- Нужны, - по-своему понимает меня Лимон, и я спешу объяснить свое молчание.
- Мне, конечно, нужны хорошие ножницы, но не конкретно эти. И я не понимаю, почему он их мне подарил.
- Совсем не понимаешь? - его губы кривятся в усмешке, а глаза ледяные. - Просто помни, что ты приняла решение, Пчёлка, - подходит он вплотную. - Я сейчас уйду. Какое-то время меня не будет, - он говорит мне в висок, обжигая дыханием.

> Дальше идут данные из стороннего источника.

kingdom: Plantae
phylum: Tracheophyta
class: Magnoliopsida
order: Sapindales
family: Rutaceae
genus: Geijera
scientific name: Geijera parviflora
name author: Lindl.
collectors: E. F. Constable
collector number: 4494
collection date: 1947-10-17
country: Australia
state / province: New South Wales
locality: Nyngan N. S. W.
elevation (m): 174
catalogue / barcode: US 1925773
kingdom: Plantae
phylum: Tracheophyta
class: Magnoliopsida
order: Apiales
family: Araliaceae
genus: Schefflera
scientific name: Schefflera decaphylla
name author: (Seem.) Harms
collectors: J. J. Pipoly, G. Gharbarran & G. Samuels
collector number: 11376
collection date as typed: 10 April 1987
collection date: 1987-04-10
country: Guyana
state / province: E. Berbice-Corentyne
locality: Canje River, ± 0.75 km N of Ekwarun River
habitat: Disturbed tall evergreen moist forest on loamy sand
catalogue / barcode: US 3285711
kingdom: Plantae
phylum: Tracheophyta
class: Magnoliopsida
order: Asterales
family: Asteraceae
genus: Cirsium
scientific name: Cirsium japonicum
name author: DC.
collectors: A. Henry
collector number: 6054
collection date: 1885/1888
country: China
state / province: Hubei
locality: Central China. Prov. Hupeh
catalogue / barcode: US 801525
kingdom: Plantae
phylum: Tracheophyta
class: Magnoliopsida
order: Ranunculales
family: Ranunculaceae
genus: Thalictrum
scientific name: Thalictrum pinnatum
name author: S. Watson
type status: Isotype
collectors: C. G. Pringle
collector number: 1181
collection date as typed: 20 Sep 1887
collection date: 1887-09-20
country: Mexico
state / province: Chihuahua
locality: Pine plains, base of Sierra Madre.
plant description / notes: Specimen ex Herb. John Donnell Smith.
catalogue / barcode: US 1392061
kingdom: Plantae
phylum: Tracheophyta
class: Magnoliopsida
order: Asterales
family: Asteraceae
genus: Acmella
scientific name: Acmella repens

Моё сердце бешено бьётся в груди от страха, от его близости, от его слов. - Но, когда я приеду... - он замолкает, а его рука оказывается на моем затылке.
- Накажешь? - шепчу, потому что он молчит.
- Если будет за что – да. Это верни, - он отстраняется и указывает на коробку, что бросил на стол. - Тебе Айс привезёт карту, купишь, что нужно.
- Мне не...
- Пчелка, - он поднимает руку, подносит к моему лицу, но так и не дотронувшись, сжимает ее в кулак, - Просто сейчас замолчи! - цедит сквозь зубы. - Бык! - зовет приятеля, и тот появляется в дверях.
- Да?
- Можем уходить сейчас?
- Минуту.
Бык достаёт телефон и выходит на лестницу.
- Уколи обезболивающее и помоги собрать мои вещи.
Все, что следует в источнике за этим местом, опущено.